11.29.2024 – seeking to advance

seeking to advance
a revolutionary
transvaluation

In his opinion essay, “The Moral Challenge of Trumpism,” David Brooks quotes a Mr. Damon Linker who writes:

“Trumpism is seeking to advance a revolutionary transvaluation of values by inverting the morality that undergirds both traditional conservatism and liberal institutionalism. In this inversion, norms and rules that counsel and enforce propriety, restraint and deference to institutional authority become vices, while flouting them become virtues.”

For me, this simple but wonderful use of words hits at what I feel about the incoming administration.

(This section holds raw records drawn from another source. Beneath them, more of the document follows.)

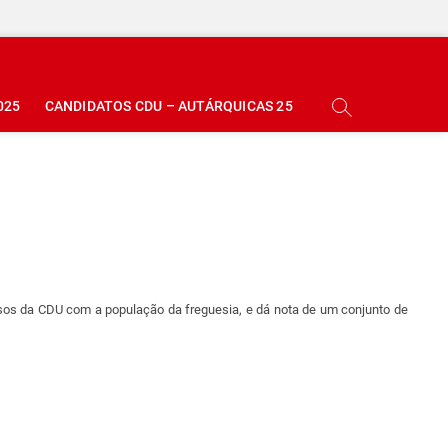
025
CANDIDATOS CDU – AUTÁRQUICAS 25
sos da CDU com a população da freguesia, e dá nota de um conjunto de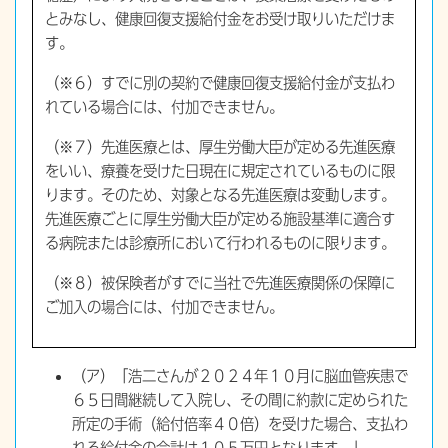
とみなし、健康回復支援給付金をお受け取りいただけま
す。
（※６）すでに別の契約で健康回復支援給付金が支払わ
れている場合には、付加できません。
（※７）先進医療とは、厚生労働大臣が定める先進医療
をいい、療養を受けた日現在に規定されているものに限
ります。そのため、対象となる先進医療は変動します。
先進医療ごとに厚生労働大臣が定める施設基準に適合す
る病院または診療所において行われるものに限ります。
（※８）被保険者がすでに当社で先進医療関係の保障に
ご加入の場合には、付加できません。
（ア）「浩二さんが２０２４年１０月に脳血管疾患で
６５日間継続して入院し、その間に約款に定められた
所定の手術（給付倍率４０倍）を受けた場合、支払わ
れる給付金の合計は１０５万円となります。」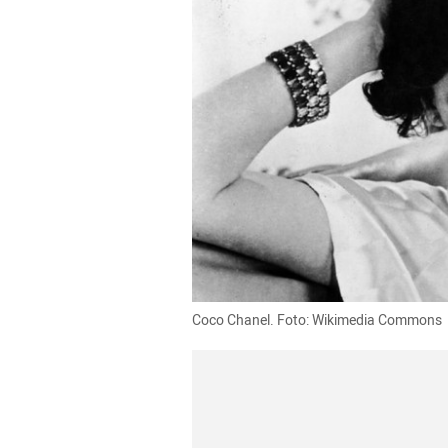
Coco Chanel. Foto: Wikimedia Commons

Mr. Brooks expands on the idea of “norms and rules that counsel and enforce propriety, restraint and deference to institutional authority become vices, while flouting them become virtues.” writing:

What does heroism look like according the MAGA morality? It looks like the sort of people whom Trump has picked to be in his cabinet. The virtuous man in this morality is self-assertive, combative, transgressive and vengeful. He’s not afraid to break the rules and come to his own conclusions. He has contempt for institutions and is happy to be a battering force to bring them down. He is unbothered by elite scorn but, in fact, revels in it and goes out of his way to generate it.

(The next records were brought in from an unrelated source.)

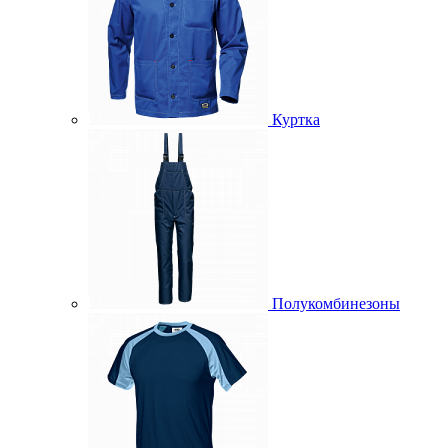
Куртка
Полукомбинезоны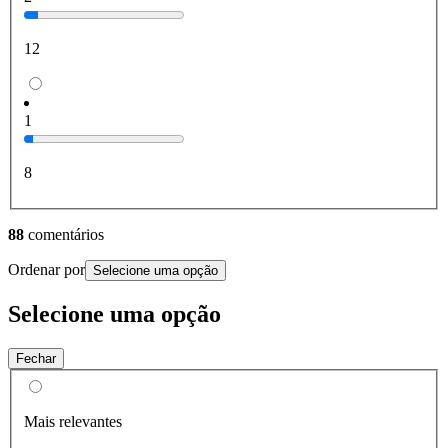
12
1
8
88
comentários
Ordenar por
Selecione uma opção
Selecione uma opção
Fechar
Mais relevantes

In this mind-set, if the establishment regards you as a sleazeball, you must be doing something right. If the legal system indicts you, you must be a virtuous man.

In this morality, the fact that a presidential nominee is accused of sexual assault is a feature, not a bug. It’s a sign that this nominee is a manly man. Manly men go after what they want. They assert themselves and smash propriety — including grabbing women “by the pussy” if they feel like it.

In this worldview, a nominee enshrouded in scandal is more trustworthy than a person who has lived an honest life. The scandal-shrouded nominee is cast out from polite society. He’s not going to run to a New York publisher and write a tell-all memoir bashing the administration in which he served. Such a person is not going to care if he is scorned by the civil servants in the agency he has been hired to dismantle.

Now comes my point.

I know so many folks who say something along the line of “… I voted for Trump, but I don’t go along with all these things he says or does.”

See there is this train.

I don’t like the train.

I don’t like where the train is going.

I don’t like the accommodations on the train.

I don’t like the schedule the train runs on.

I don’t even like the color of the train or the arrangement of the seating or how I get my tickets on the train.

BUT they serve a really good lunch on the train on Tuesdays so I buy and ticket to ride the train.

I might get my lunch, but I get everything else, including ending up where that train is headed when I bought my ticket and provided the means for the train to operate.

As Mr. Brooks writes, “… character is destiny.”